Counting the number of CompatHelper installations #56

Open DilumAluthge opened 3 years ago

DilumAluthge commented 3 years ago

I'm interested in answering the following questions for the packages in the General registry.

For the purpose of this analysis, let us define package X has CompatHelper installed as on the default branch of the Git repo for package X, there is a file named .github/workflows/CompatHelper.yml. (I'm open to a better definition.)

  1. How many packages in the General registry have CompatHelper installed?
  2. How many unique individual user accounts (i.e. not organization accounts) have CompatHelper installed on one or more of their packages?
  3. How many unique organization accounts (i.e. not individual user accounts) have CompatHelper installed on one or more of their packages?

Would it be possible for me to use PackageAnalyzer.jl to help me answer these questions?
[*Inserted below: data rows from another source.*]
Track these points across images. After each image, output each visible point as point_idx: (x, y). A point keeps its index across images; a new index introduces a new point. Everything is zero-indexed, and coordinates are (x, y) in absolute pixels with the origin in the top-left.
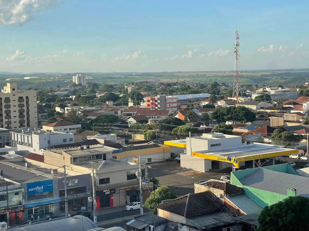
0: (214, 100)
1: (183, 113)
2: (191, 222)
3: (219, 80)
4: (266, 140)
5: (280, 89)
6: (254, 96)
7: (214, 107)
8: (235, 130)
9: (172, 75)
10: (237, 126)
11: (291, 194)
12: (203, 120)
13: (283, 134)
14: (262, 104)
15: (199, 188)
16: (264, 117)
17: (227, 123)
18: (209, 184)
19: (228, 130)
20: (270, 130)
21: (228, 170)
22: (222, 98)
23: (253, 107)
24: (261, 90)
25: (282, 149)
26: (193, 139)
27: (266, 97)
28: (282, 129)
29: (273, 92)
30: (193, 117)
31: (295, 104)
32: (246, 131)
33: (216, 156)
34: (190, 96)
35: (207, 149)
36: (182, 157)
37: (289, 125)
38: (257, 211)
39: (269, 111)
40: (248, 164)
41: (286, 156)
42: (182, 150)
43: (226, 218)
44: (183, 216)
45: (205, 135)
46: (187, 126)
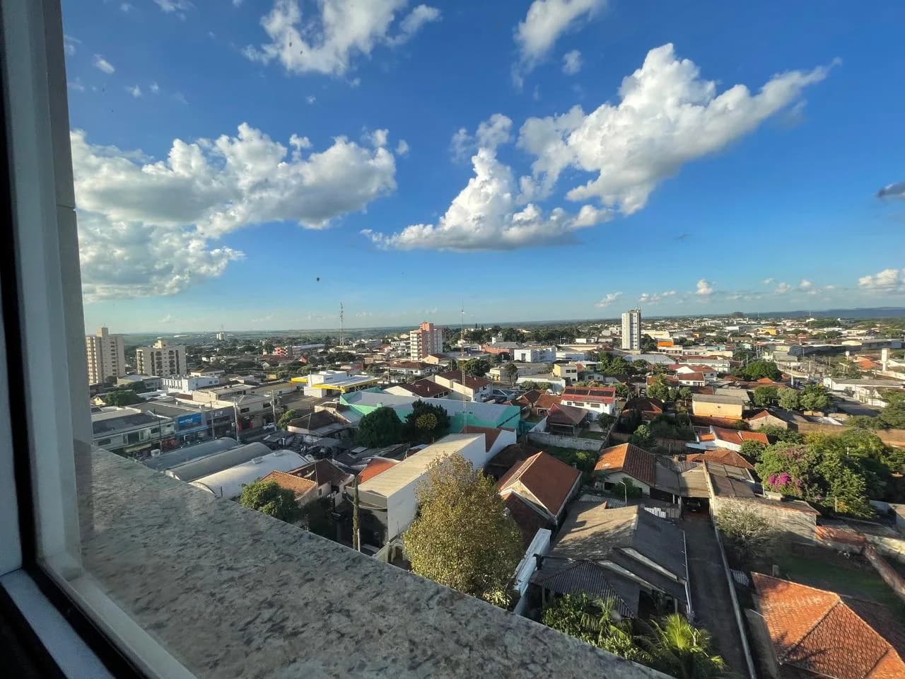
0: (327, 348)
1: (305, 358)
2: (313, 432)
3: (330, 335)
4: (363, 373)
5: (371, 340)
6: (354, 345)
7: (327, 353)
8: (342, 368)
9: (297, 332)
10: (344, 365)
11: (379, 406)
12: (320, 362)
13: (373, 368)
14: (359, 349)
15: (318, 409)
16: (361, 358)
17: (337, 363)
18: (325, 405)
19: (337, 368)
20: (365, 366)
21: (338, 394)
22: (333, 347)
23: (354, 352)
24: (358, 341)
25: (373, 378)
26: (313, 376)
27: (362, 346)
28: (373, 365)
29: (366, 342)
30: (313, 361)
31: (379, 349)
32: (349, 368)
33: (330, 386)
34: (310, 346)
35: (323, 382)
36: (305, 388)
37: (377, 362)
38: (358, 419)
39: (364, 354)
40: (351, 390)
41: (375, 382)
42: (305, 384)
43: (337, 427)
44: (307, 428)
45: (321, 373)
46: (308, 367)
giordano commented 3 years ago

We ignore it: https://github.com/JuliaEcosystem/PackageAnalyzer.jl/blob/a7c2b1d80fce25326fb4d679195cfb9edaec4f68/src/PackageAnalyzer.jl#L507-L508 :stuck_out_tongue:

ericphanson commented 3 years ago

It would be pretty easy to modify PackageAnalyzer to answer (1). All the "analysis" takes places in https://github.com/JuliaEcosystem/PackageAnalyzer.jl/blob/a7c2b1d80fce25326fb4d679195cfb9edaec4f68/src/PackageAnalyzer.jl#L480-L541. At that point of the pipeline, we've cloned the package to a local directory and are populating a Package struct with information gained by inspecting the repo. So we could add a compat_helper field to the struct and check if the workflow exists in that function, either by direct name or actually looping through workflow file contents and looking for the string "CompatHelper" or such. (I'd be in favor of such an addition since I think it's useful to know!)

For (2) and (3), I think that might be doable by combining the results of (1) with queries to the github api to check if an account is an org or not. I think that step might be outside the purview of PackageAnalyzer itself though.

giordano commented 3 years ago

I think that in the future we may want to collect all filenames in .github/workflows, and exclude compathelper.yml, tagbot.yml only as part of data munging analysis, much like what we do now for the contributors (we were initially filtering out the bots, including @staticfloat), but honestly I'd like to avoid changing the data structure before JuliaCon.